### Texto mostrado
No basta una cumbre de compromiso
Glasgow no es el acuerdo de emergencia, pero consigue avances tanto en mitigación como en adaptación
Tras el fracaso que supuso Copenhague en 2009 y el éxito de París en 2015, la cumbre de Glasgow aporta avances que no resuelven el problema pero permiten una valoración positiva, al menos en perspectiva...
Tras el fracaso que supuso Copenhague en 2009 y el éxito de París en 2015, la cumbre de Glasgow aporta avances que no resuelven el problema pero permiten una valoración positiva, al menos en perspectiva histórica. El acuerdo que tanto ha costado alcanzar entre casi 200 Estados consigue progresos tanto en mitigación como en adaptación. En el primer apartado, introduce el sentido de urgencia, reclamado desde ámbitos sociales y científicos, al situar la actualización de los planes de reducción de emisiones antes de lo previsto, al próximo año, en lugar de aplazarlos a 2030. También da un paso, aunque tímido, en ambición, al mencionar por vez primera a los combustibles fósiles para apostar por la reducción de los subsidios “ineficientes” que reciben. Por su parte, las políticas de adaptación, al fin, dan un salto cualitativo con un compromiso para duplicar en 2025 los fondos a países en vías de desarrollo para que puedan llevarlas a cabo, y se plantea un mecanismo de ayudas para pérdidas y daños ocasionados por el cambio climático.

### Ejercicios propuestos
[1] Según el texto sobre la cumbre de Glasgow, ¿para qué año se compromete el acuerdo a duplicar los fondos destinados a los países en vías de desarrollo?
[2] Imprime sin cambios el tramo del texto sobre la cumbre de Glasgow que va desde "No basta una" hasta "menos en perspectiva...".
[3] Prosigue el texto sobre la cumbre de Glasgow a partir de su última oración.
Los ítems son material aparte y no guardan relación con el texto sobre la cumbre de Glasgow.

### Ítems de datos
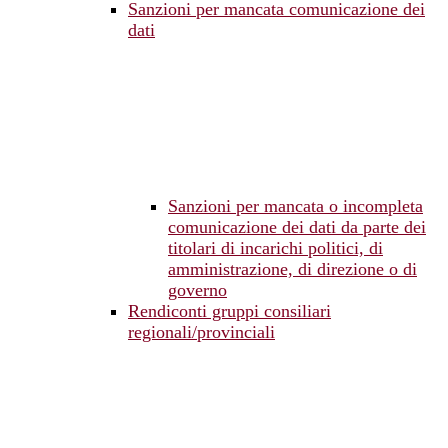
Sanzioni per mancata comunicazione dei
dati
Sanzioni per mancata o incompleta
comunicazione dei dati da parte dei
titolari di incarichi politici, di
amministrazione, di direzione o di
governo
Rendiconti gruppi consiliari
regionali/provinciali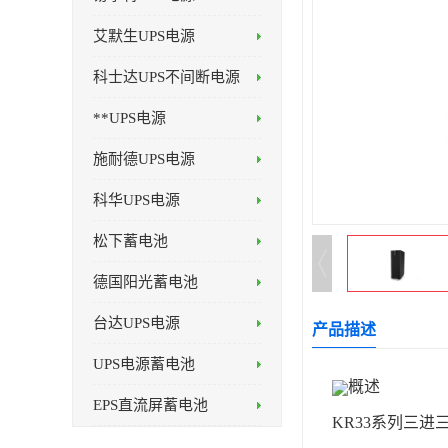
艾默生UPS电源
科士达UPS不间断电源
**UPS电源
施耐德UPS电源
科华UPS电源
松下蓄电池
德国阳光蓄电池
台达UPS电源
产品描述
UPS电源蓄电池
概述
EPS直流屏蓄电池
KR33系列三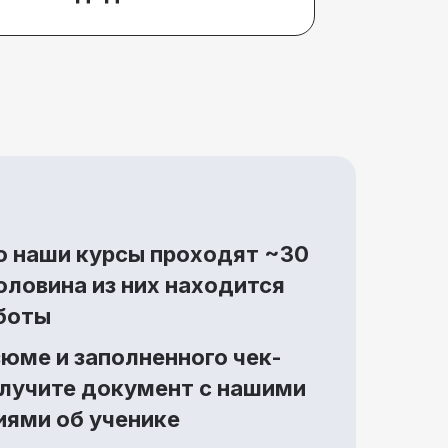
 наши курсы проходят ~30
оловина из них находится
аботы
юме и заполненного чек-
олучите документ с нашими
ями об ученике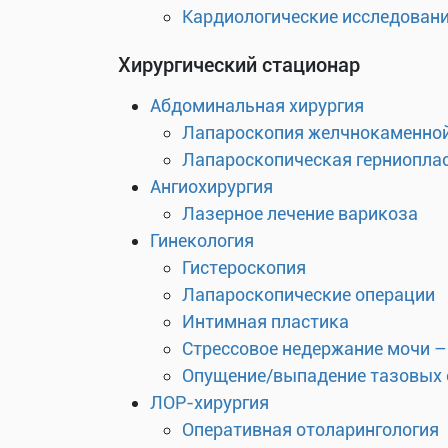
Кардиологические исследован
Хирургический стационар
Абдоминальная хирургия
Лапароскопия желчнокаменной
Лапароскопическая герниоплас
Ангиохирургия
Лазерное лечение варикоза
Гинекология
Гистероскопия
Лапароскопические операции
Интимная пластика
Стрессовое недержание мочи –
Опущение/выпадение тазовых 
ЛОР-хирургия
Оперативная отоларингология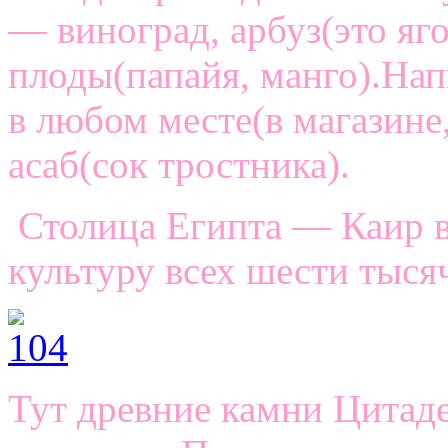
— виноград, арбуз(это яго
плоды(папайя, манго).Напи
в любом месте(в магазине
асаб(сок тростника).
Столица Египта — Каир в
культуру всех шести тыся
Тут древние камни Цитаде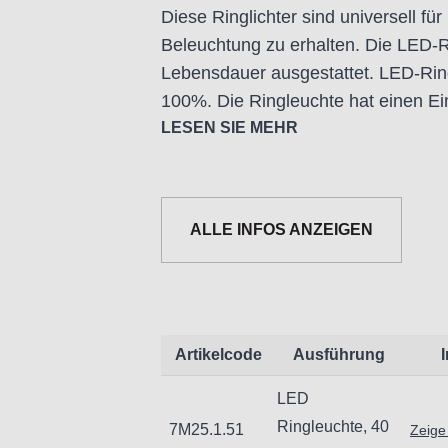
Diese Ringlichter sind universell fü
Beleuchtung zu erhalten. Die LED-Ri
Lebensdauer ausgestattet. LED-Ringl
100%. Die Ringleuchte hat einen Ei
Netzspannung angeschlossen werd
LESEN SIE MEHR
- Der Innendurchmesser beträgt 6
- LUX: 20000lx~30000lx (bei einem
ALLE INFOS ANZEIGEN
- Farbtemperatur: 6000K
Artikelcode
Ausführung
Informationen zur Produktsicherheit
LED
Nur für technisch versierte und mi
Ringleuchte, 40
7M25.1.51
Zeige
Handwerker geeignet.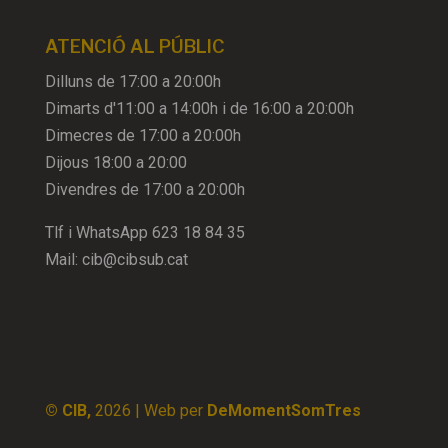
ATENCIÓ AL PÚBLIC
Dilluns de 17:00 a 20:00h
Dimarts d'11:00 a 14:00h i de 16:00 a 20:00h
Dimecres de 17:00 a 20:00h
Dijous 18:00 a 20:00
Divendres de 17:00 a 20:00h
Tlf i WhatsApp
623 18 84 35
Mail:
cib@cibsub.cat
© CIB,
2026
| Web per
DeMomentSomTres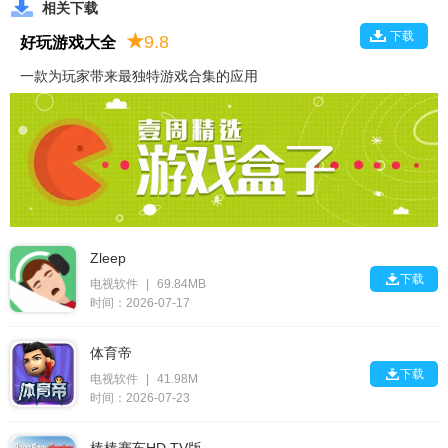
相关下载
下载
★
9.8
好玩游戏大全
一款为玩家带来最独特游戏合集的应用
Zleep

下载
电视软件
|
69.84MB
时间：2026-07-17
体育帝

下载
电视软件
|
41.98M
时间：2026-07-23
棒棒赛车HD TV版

### Respuestas
[1] Para 2025.

[2]
No basta una cumbre de compromiso
Glasgow no es el acuerdo de emergencia, pero consigue avances tanto en mitigación como en adaptación
Tras el fracaso que supuso Copenhague en 2009 y el éxito de París en 2015, la cumbre de Glasgow aporta avances que no resuelven el problema pero permiten una valoración positiva, al menos en perspectiva...

[3]
A estos avances se unen aquellos de carácter sectorial sobre bosques, carbón, coches, metano o el fin de la financiación de los combustibles fósiles en el extranjero, entre otros. Tiene especial relevancia el acuerdo entre China y Estados Unidos, los dos primeros emisores de CO₂, porque sin un compromiso mínimo de ambos no es viable seguir persiguiendo la meta de 1,5ºC de calentamiento global. Naciones Unidas también ha dado síntomas de impaciencia ante el sector privado. El anuncio de la creación de un mecanismo de evaluación de las declaraciones de las empresas sobre sus reducciones de emisiones transmite la señal clara de que se ha cansado del greenwashing, es decir, del lavado de cara verde que vienen practicando no pocas compañías.
Hasta aquí, lo conseguido: no es un cambio radical ni invita a ningún optimismo pero sí es una forma de crear instrumentos de apoyo para avanzar en el camino necesario. El objetivo pendiente sigue siendo difícil y nadie tiene la solución para armonizar las medidas necesarias en cada zona del planeta y de acuerdo con cada situación de desarrollo. Según un informe de la Agencia Internacional de la Energía, aunque todos los países cumplieran los planes presentados de reducción de emisiones, el incremento previsto se situaría en 1,8ºC, claramente por encima del límite de 1,5 que demanda el consenso científico. Por otro lado, los países en vías de desarrollo van a seguir teniendo muy difícil adoptar sendas de sostenibilidad si la comunidad internacional no hace realidad sus compromisos financieros. Además, el artículo 6 que regula los mercados de carbono queda lejos de ajustar el mecanismo para ser a la vez útil y justo, y esa es una tarea urgente para próximos encuentros.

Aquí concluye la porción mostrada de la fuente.